Set these environment variables:
  • GALILEO_API_URL
  • GALILEO_API_KEY

Steps to register a metric in Galileo

There are two steps to register a metric in Galileo:

1. Upload LoRA weights

Use the SDK helper to upload your fine-tuned LoRA artifacts to Galileo via the Galileo API:
from galileo_luna_ft.common import upload_finetuned_model_weights

upload_response = upload_finetuned_model_weights(
    lora_files_path="/path/to/lora/artifacts",
)

weights_path = upload_response["lora_weights_path"]
lora_task_id = upload_response["lora_task_id"]
upload_finetuned_model_weights(...) reads GALILEO_API_URL and GALILEO_API_KEY from the environment, requests upload URLs from Galileo, uploads the required LoRA files from lora_files_path, and returns both the resolved lora_task_id and the Galileo-side lora_weights_path. If you do not provide lora_task_id, the SDK automatically picks the first free task id at or above lora_task_id_min. The directory passed in lora_files_path should contain:
  • model.lora_weights.npy
  • model.lora_config.npy
  • adapter_config.json
  • adapter_model.safetensors

2. Register the metric in Galileo

Once your weights are uploaded and you have the returned weights_path, register (or reuse) a scorer and create a new Luna scorer version using the SDK:
from galileo_luna_ft.common.schemas import LunaInputTypeEnum, LunaOutputTypeEnum
from galileo_luna_ft.common import (
    register_metric_to_galileo,
    upload_finetuned_model_weights,
)

upload_response = upload_finetuned_model_weights(
    lora_files_path="/path/to/lora/artifacts",
)

register_metric_to_galileo(
    metric_name="my_metric_name",
    prompt_template="Your prompt template using {input}/{output} placeholders",
    luna_input_type=LunaInputTypeEnum.SPAN,
    luna_output_type=LunaOutputTypeEnum.FLOAT,
    lora_task_id=upload_response["lora_task_id"],
    weights_path=upload_response["lora_weights_path"],
)

How to set the upload arguments

  • lora_task_id [optional]: provide this only if you want to force a specific LoRA task id. If omitted, the SDK auto-selects one for you.
  • lora_task_id_min [optional]: minimum LoRA task id to consider when auto-picking. In most cases, leave the default.
  • lora_files_path: the local directory that contains the LoRA artifact files produced by training.
  • timeout_seconds [optional]: request timeout used for the prepare-upload call and the file uploads. In most cases, the default is fine.
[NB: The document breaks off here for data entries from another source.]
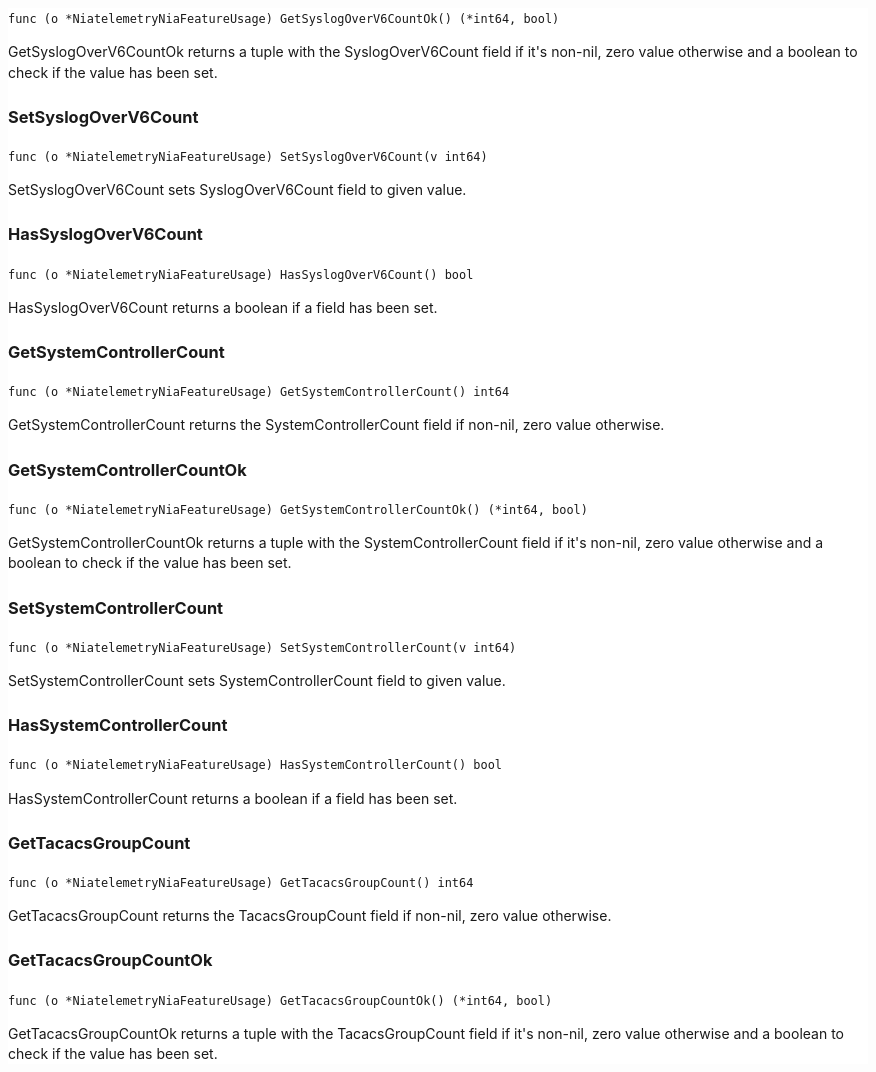 `func (o *NiatelemetryNiaFeatureUsage) GetSyslogOverV6CountOk() (*int64, bool)`

GetSyslogOverV6CountOk returns a tuple with the SyslogOverV6Count field if it's non-nil, zero value otherwise
and a boolean to check if the value has been set.

### SetSyslogOverV6Count

`func (o *NiatelemetryNiaFeatureUsage) SetSyslogOverV6Count(v int64)`

SetSyslogOverV6Count sets SyslogOverV6Count field to given value.

### HasSyslogOverV6Count

`func (o *NiatelemetryNiaFeatureUsage) HasSyslogOverV6Count() bool`

HasSyslogOverV6Count returns a boolean if a field has been set.

### GetSystemControllerCount

`func (o *NiatelemetryNiaFeatureUsage) GetSystemControllerCount() int64`

GetSystemControllerCount returns the SystemControllerCount field if non-nil, zero value otherwise.

### GetSystemControllerCountOk

`func (o *NiatelemetryNiaFeatureUsage) GetSystemControllerCountOk() (*int64, bool)`

GetSystemControllerCountOk returns a tuple with the SystemControllerCount field if it's non-nil, zero value otherwise
and a boolean to check if the value has been set.

### SetSystemControllerCount

`func (o *NiatelemetryNiaFeatureUsage) SetSystemControllerCount(v int64)`

SetSystemControllerCount sets SystemControllerCount field to given value.

### HasSystemControllerCount

`func (o *NiatelemetryNiaFeatureUsage) HasSystemControllerCount() bool`

HasSystemControllerCount returns a boolean if a field has been set.

### GetTacacsGroupCount

`func (o *NiatelemetryNiaFeatureUsage) GetTacacsGroupCount() int64`

GetTacacsGroupCount returns the TacacsGroupCount field if non-nil, zero value otherwise.

### GetTacacsGroupCountOk

`func (o *NiatelemetryNiaFeatureUsage) GetTacacsGroupCountOk() (*int64, bool)`

GetTacacsGroupCountOk returns a tuple with the TacacsGroupCount field if it's non-nil, zero value otherwise
and a boolean to check if the value has been set.
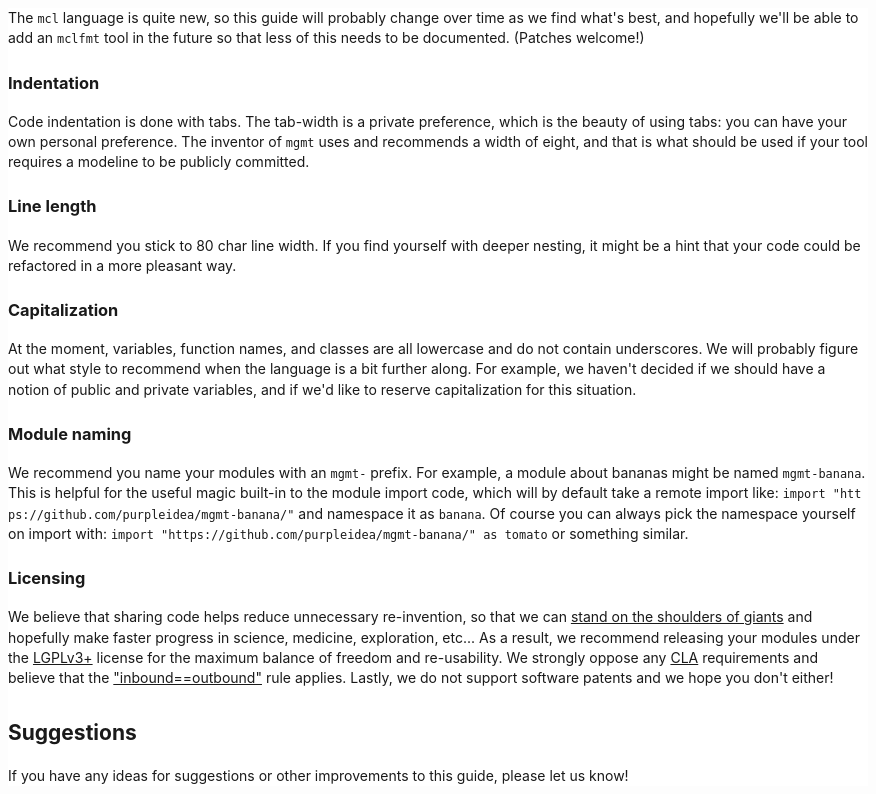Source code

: The `mcl` language is quite new, so this guide will probably change over time as
we find what's best, and hopefully we'll be able to add an `mclfmt` tool in the
future so that less of this needs to be documented. (Patches welcome!)

### Indentation

Code indentation is done with tabs. The tab-width is a private preference, which
is the beauty of using tabs: you can have your own personal preference. The
inventor of `mgmt` uses and recommends a width of eight, and that is what should
be used if your tool requires a modeline to be publicly committed.

### Line length

We recommend you stick to 80 char line width. If you find yourself with deeper
nesting, it might be a hint that your code could be refactored in a more
pleasant way.

### Capitalization

At the moment, variables, function names, and classes are all lowercase and do
not contain underscores. We will probably figure out what style to recommend
when the language is a bit further along. For example, we haven't decided if we
should have a notion of public and private variables, and if we'd like to
reserve capitalization for this situation.

### Module naming

We recommend you name your modules with an `mgmt-` prefix. For example, a module
about bananas might be named `mgmt-banana`. This is helpful for the useful magic
built-in to the module import code, which will by default take a remote import
like: `import "https://github.com/purpleidea/mgmt-banana/"` and namespace it as
`banana`. Of course you can always pick the namespace yourself on import with:
`import "https://github.com/purpleidea/mgmt-banana/" as tomato` or something
similar.

### Licensing

We believe that sharing code helps reduce unnecessary re-invention, so that we
can [stand on the shoulders of giants](https://en.wikipedia.org/wiki/Standing_on_the_shoulders_of_giants)
and hopefully make faster progress in science, medicine, exploration, etc... As
a result, we recommend releasing your modules under the [LGPLv3+](https://www.gnu.org/licenses/lgpl-3.0.en.html)
license for the maximum balance of freedom and re-usability. We strongly oppose
any [CLA](https://en.wikipedia.org/wiki/Contributor_License_Agreement)
requirements and believe that the ["inbound==outbound"](https://ref.fedorapeople.org/fontana-linuxcon.html#slide2)
rule applies. Lastly, we do not support software patents and we hope you don't
either!

## Suggestions

If you have any ideas for suggestions or other improvements to this guide,
please let us know!
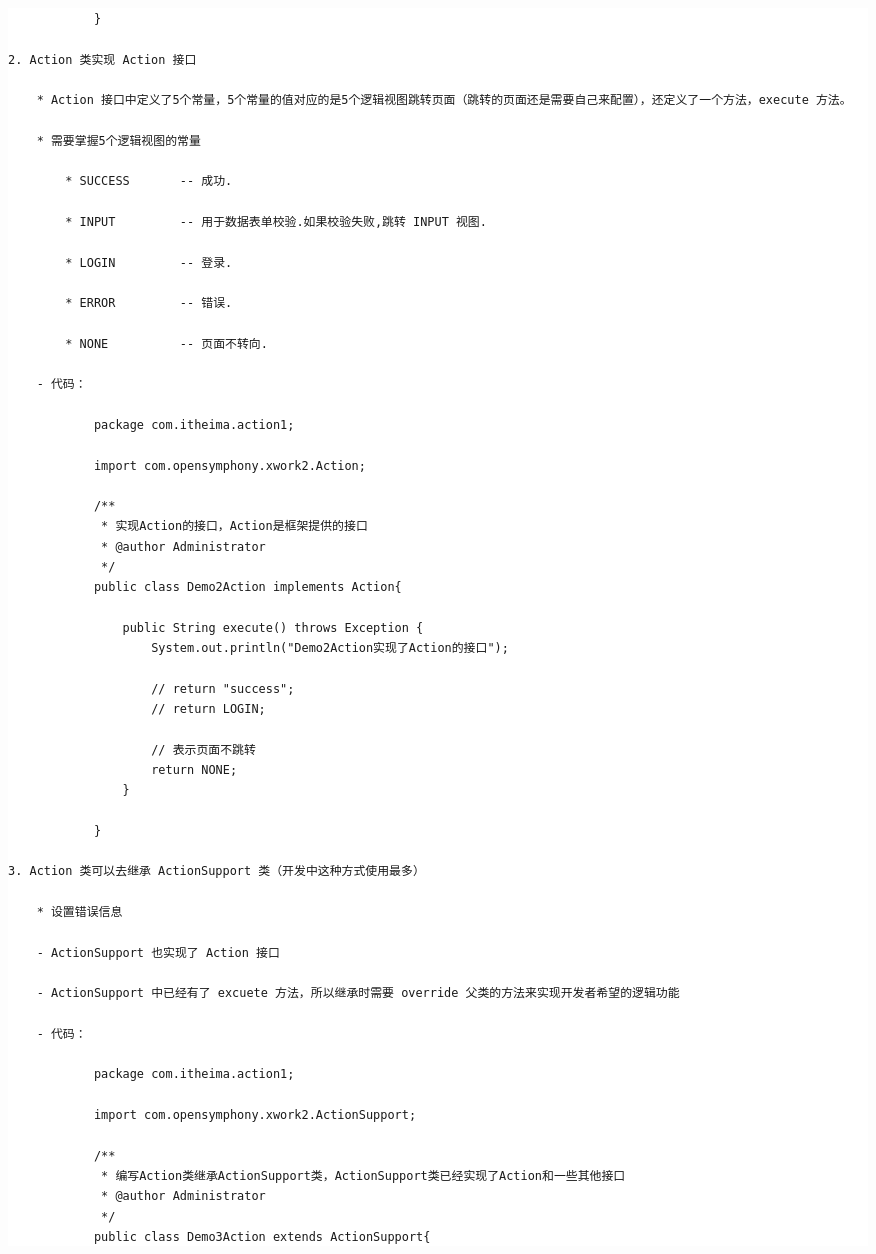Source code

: 				}

	2. Action 类实现 Action 接口
	
		* Action 接口中定义了5个常量，5个常量的值对应的是5个逻辑视图跳转页面（跳转的页面还是需要自己来配置），还定义了一个方法，execute 方法。
	
		* 需要掌握5个逻辑视图的常量
	
			* SUCCESS		-- 成功.
	
			* INPUT			-- 用于数据表单校验.如果校验失败,跳转 INPUT 视图.
	
			* LOGIN			-- 登录.
	
			* ERROR			-- 错误.
	
			* NONE			-- 页面不转向.
		
		- 代码：

				package com.itheima.action1;
				
				import com.opensymphony.xwork2.Action;
				
				/**
				 * 实现Action的接口，Action是框架提供的接口
				 * @author Administrator
				 */
				public class Demo2Action implements Action{
				
					public String execute() throws Exception {
						System.out.println("Demo2Action实现了Action的接口");
						
						// return "success";
						// return LOGIN;
						
						// 表示页面不跳转
						return NONE;
					}
				
				}

	3. Action 类可以去继承 ActionSupport 类（开发中这种方式使用最多）
	
		* 设置错误信息

		- ActionSupport 也实现了 Action 接口

		- ActionSupport 中已经有了 excuete 方法，所以继承时需要 override 父类的方法来实现开发者希望的逻辑功能

		- 代码：

				package com.itheima.action1;
				
				import com.opensymphony.xwork2.ActionSupport;
				
				/**
				 * 编写Action类继承ActionSupport类，ActionSupport类已经实现了Action和一些其他接口
				 * @author Administrator
				 */
				public class Demo3Action extends ActionSupport{
					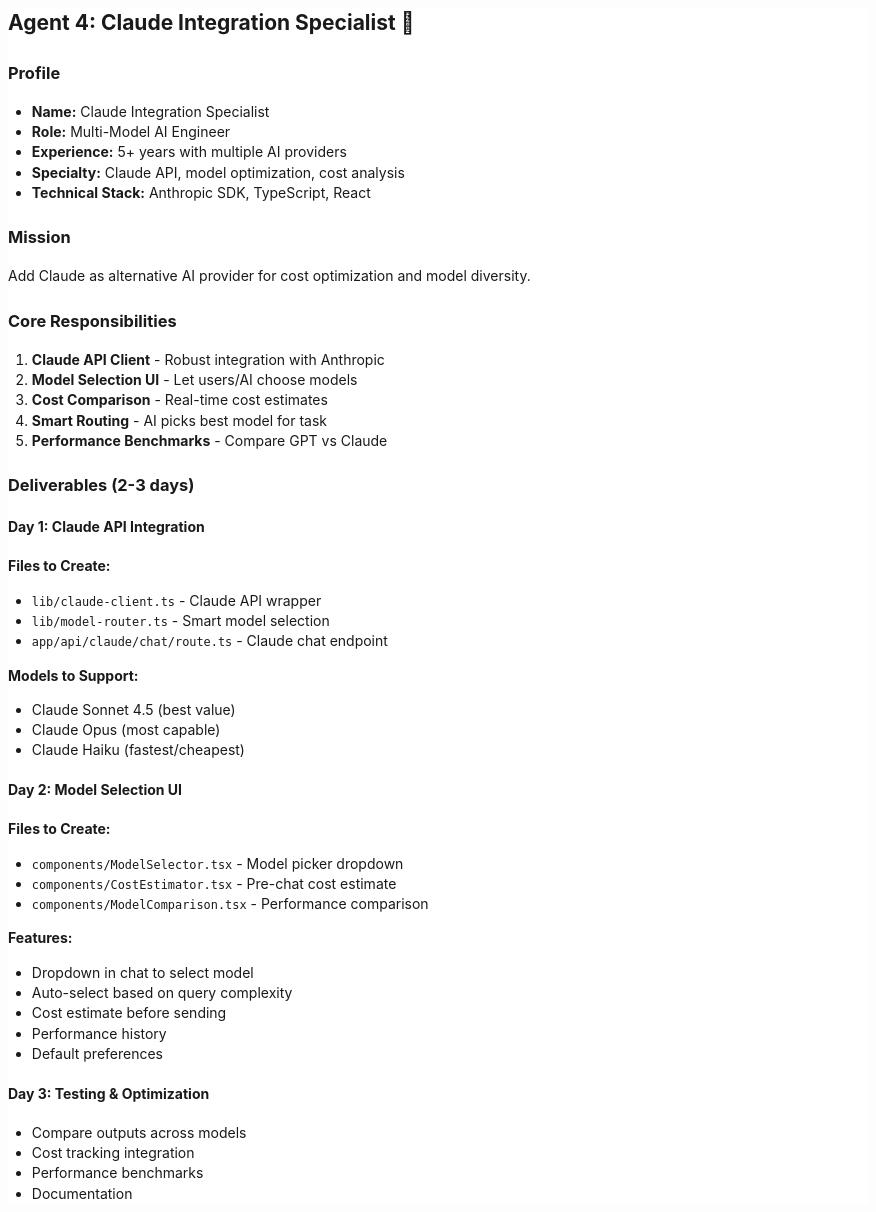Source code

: 
## Agent 4: Claude Integration Specialist 🧠

### Profile
- **Name:** Claude Integration Specialist
- **Role:** Multi-Model AI Engineer
- **Experience:** 5+ years with multiple AI providers
- **Specialty:** Claude API, model optimization, cost analysis
- **Technical Stack:** Anthropic SDK, TypeScript, React

### Mission
Add Claude as alternative AI provider for cost optimization and model diversity.

### Core Responsibilities
1. **Claude API Client** - Robust integration with Anthropic
2. **Model Selection UI** - Let users/AI choose models
3. **Cost Comparison** - Real-time cost estimates
4. **Smart Routing** - AI picks best model for task
5. **Performance Benchmarks** - Compare GPT vs Claude

### Deliverables (2-3 days)

#### Day 1: Claude API Integration
**Files to Create:**
- `lib/claude-client.ts` - Claude API wrapper
- `lib/model-router.ts` - Smart model selection
- `app/api/claude/chat/route.ts` - Claude chat endpoint

**Models to Support:**
- Claude Sonnet 4.5 (best value)
- Claude Opus (most capable)
- Claude Haiku (fastest/cheapest)

#### Day 2: Model Selection UI
**Files to Create:**
- `components/ModelSelector.tsx` - Model picker dropdown
- `components/CostEstimator.tsx` - Pre-chat cost estimate
- `components/ModelComparison.tsx` - Performance comparison

**Features:**
- Dropdown in chat to select model
- Auto-select based on query complexity
- Cost estimate before sending
- Performance history
- Default preferences

#### Day 3: Testing & Optimization
- Compare outputs across models
- Cost tracking integration
- Performance benchmarks
- Documentation
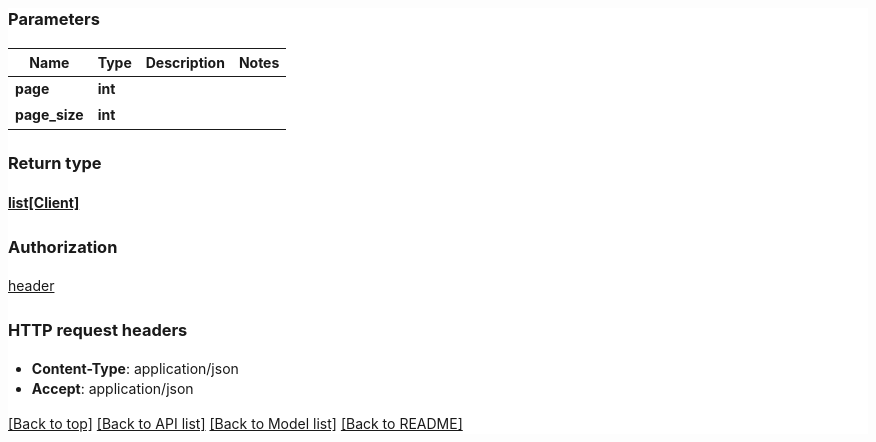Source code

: ### Parameters

Name | Type | Description  | Notes
------------- | ------------- | ------------- | -------------
 **page** | **int**|  | 
 **page_size** | **int**|  | 

### Return type

[**list[Client]**](Client.md)

### Authorization

[header](../README.md#header)

### HTTP request headers

 - **Content-Type**: application/json
 - **Accept**: application/json

[[Back to top]](#) [[Back to API list]](../README.md#documentation-for-api-endpoints) [[Back to Model list]](../README.md#documentation-for-models) [[Back to README]](../README.md)

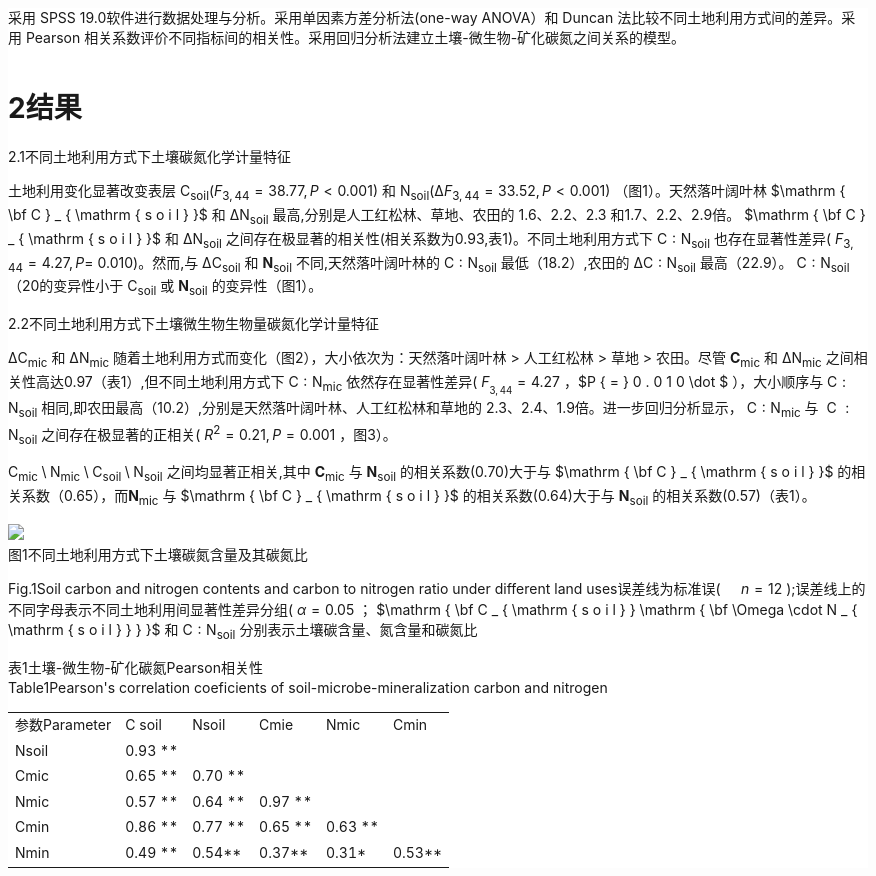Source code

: 采用 SPSS 19.0软件进行数据处理与分析。采用单因素方差分析法(one-way ANOVA）和 Duncan 法比较不同土地利用方式间的差异。采用 Pearson 相关系数评价不同指标间的相关性。采用回归分析法建立土壤-微生物-矿化碳氮之间关系的模型。

# 2结果

2.1不同土地利用方式下土壤碳氮化学计量特征

土地利用变化显著改变表层 $\mathrm { C _ { \mathrm { s o i l } } } ( F _ { \mathrm { 3 , 4 4 } } = 3 8 . 7 7 , P { < } 0 . 0 0 1 )$ 和 $\mathrm { N _ { s o i l } } ( \mathrm { \Delta } F _ { \mathrm { 3 , 4 4 } } = 3 3 . 5 2 , P { < } 0 . 0 0 1 )$ （图1）。天然落叶阔叶林 $\mathrm { \bf C } _ { \mathrm { s o i l } }$ 和 $\mathrm { \Delta N _ { s o i l } }$ 最高,分别是人工红松林、草地、农田的 $1 . 6 、 2 . 2 、 2 . 3$ 和1.7、2.2、2.9倍。 $\mathrm { \bf C } _ { \mathrm { s o i l } }$ 和 $\mathrm { \Delta N _ { \mathrm { s o i l } } }$ 之间存在极显著的相关性(相关系数为0.93,表1)。不同土地利用方式下 $\mathrm { C : N _ { \mathrm { s o i l } } }$ 也存在显著性差异( $F _ { 3 , 4 4 } = 4 . 2 7 , P =$ 0.010)。然而,与 $\mathrm { \Delta C _ { \mathrm { s o i l } } }$ 和 $\mathbf { N } _ { \mathrm { s o i l } }$ 不同,天然落叶阔叶林的 $\mathrm { C : N _ { \mathrm { s o i l } } }$ 最低（18.2）,农田的 $\mathrm { \Delta C : N _ { \mathrm { s o i l } } }$ 最高（22.9）。 $\mathrm { C } : \mathrm { N } _ { \mathrm { s o i l } }$ （20的变异性小于 $\mathrm { C _ { \mathrm { s o i l } } }$ 或 $\mathbf { N } _ { \mathrm { s o i l } }$ 的变异性（图1）。

2.2不同土地利用方式下土壤微生物生物量碳氮化学计量特征

$\mathrm { \Delta C _ { \mathrm { { m i c } } } }$ 和 $\mathrm { \Delta N _ { \mathrm { { m i c } } } }$ 随着土地利用方式而变化（图2），大小依次为：天然落叶阔叶林 $>$ 人工红松林 $>$ 草地 $>$ 农田。尽管 $\mathbf { C } _ { \mathrm { m i c } }$ 和 $\mathrm { \Delta N _ { \mathrm { { m i c } } } }$ 之间相关性高达0.97（表1）,但不同土地利用方式下 $\mathrm { { C : N _ { \mathrm { { m i c } } } } }$ 依然存在显著性差异( $F _ { _ { 3 , 4 4 } } = 4 . 2 7$ ，$P { = } 0 . 0 1 0 \dot  \$ ），大小顺序与 $\mathrm { C : N _ { \mathrm { s o i l } } }$ 相同,即农田最高（10.2）,分别是天然落叶阔叶林、人工红松林和草地的 2.3、2.4、1.9倍。进一步回归分析显示， $\mathrm { { C : N _ { \mathrm { { m i c } } } } }$ 与 $\mathrm { \mathrm { ~ C ~ } { : } N _ { \mathrm { { s o i l } } } }$ 之间存在极显著的正相关( $R ^ { 2 } = 0 . 2 1 , P = 0 . 0 0 1$ ，图3）。

$\mathrm { C _ { \mathrm { m i c } } \setminus N _ { \mathrm { m i c } } \setminus C _ { \mathrm { s o i l } } \setminus N _ { \mathrm { s o i l } } }$ 之间均显著正相关,其中 $\mathbf { C } _ { \mathrm { m i c } }$ 与 $\mathbf { N } _ { \mathrm { s o i l } }$ 的相关系数(0.70)大于与 $\mathrm { \bf C } _ { \mathrm { s o i l } }$ 的相关系数（0.65），而$\mathbf { N } _ { \mathrm { m i c } }$ 与 $\mathrm { \bf C } _ { \mathrm { s o i l } }$ 的相关系数(0.64)大于与 $\mathbf { N } _ { \mathrm { s o i l } }$ 的相关系数(0.57)（表1）。

![](images/7fd101fa4924ae113ddbc34ed31f444ec4d58f4e25adaf3f6da34ffce8bdd05f.jpg)  
图1不同土地利用方式下土壤碳氮含量及其碳氮比

Fig.1Soil carbon and nitrogen contents and carbon to nitrogen ratio under different land uses误差线为标准误( $\quad n = 1 2$ );误差线上的不同字母表示不同土地利用间显著性差异分组( $\alpha = 0 . 0 5$ ； $\mathrm { \bf C _ { \mathrm { s o i l } } \mathrm { \bf \Omega \cdot N _ { \mathrm { s o i l } } } }$ 和 $\mathrm { { C } : \mathrm { { N } _ { \mathrm { { s o i l } } } } }$ 分别表示土壤碳含量、氮含量和碳氮比

表1土壤-微生物-矿化碳氮Pearson相关性  
Table1Pearson's correlation coeficients of soil-microbe-mineralization carbon and nitrogen   

<html><body><table><tr><td>参数Parameter</td><td>C soil</td><td>Nsoil</td><td>Cmie</td><td>Nmic</td><td>Cmin</td></tr><tr><td>Nsoil</td><td>0.93 **</td><td></td><td></td><td></td><td></td></tr><tr><td>Cmic</td><td>0.65 **</td><td>0.70 **</td><td></td><td></td><td></td></tr><tr><td>Nmic</td><td>0.57 **</td><td>0.64 **</td><td>0.97 **</td><td></td><td></td></tr><tr><td>Cmin</td><td>0.86 **</td><td>0.77 **</td><td>0.65 **</td><td>0.63 **</td><td></td></tr><tr><td>Nmin</td><td>0.49 **</td><td>0.54**</td><td>0.37**</td><td>0.31*</td><td>0.53**</td></tr></table></body></html>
How to set the registration arguments

  • metric_name: the name of the scorer in Galileo. Use a stable, human-readable metric name.
  • prompt_template: the prompt template used for the metric. Make sure to use the same template shape you trained with. It is also available in the output artifact of the training run.
  • luna_input_type: the Galileo Luna input type enum that matches the metric input shape. Available options are: span, trace_object, trace_input_output_only.
  • luna_output_type: the Galileo Luna output type enum that matches the metric output shape. Available options are: float (for boolean metrics), string (for categorical metrics).
  • lora_task_id: the LoRA task id associated with the uploaded fine-tuned weights. Pass the lora_task_id returned by upload_finetuned_model_weights(...).
  • weights_path: the Galileo-side storage path returned by upload_finetuned_model_weights(...). Pass the lora_weights_path value from the upload response.

Use the registered metric

After registration, the metric becomes available inside Galileo (UI / API) as a Luna scorer.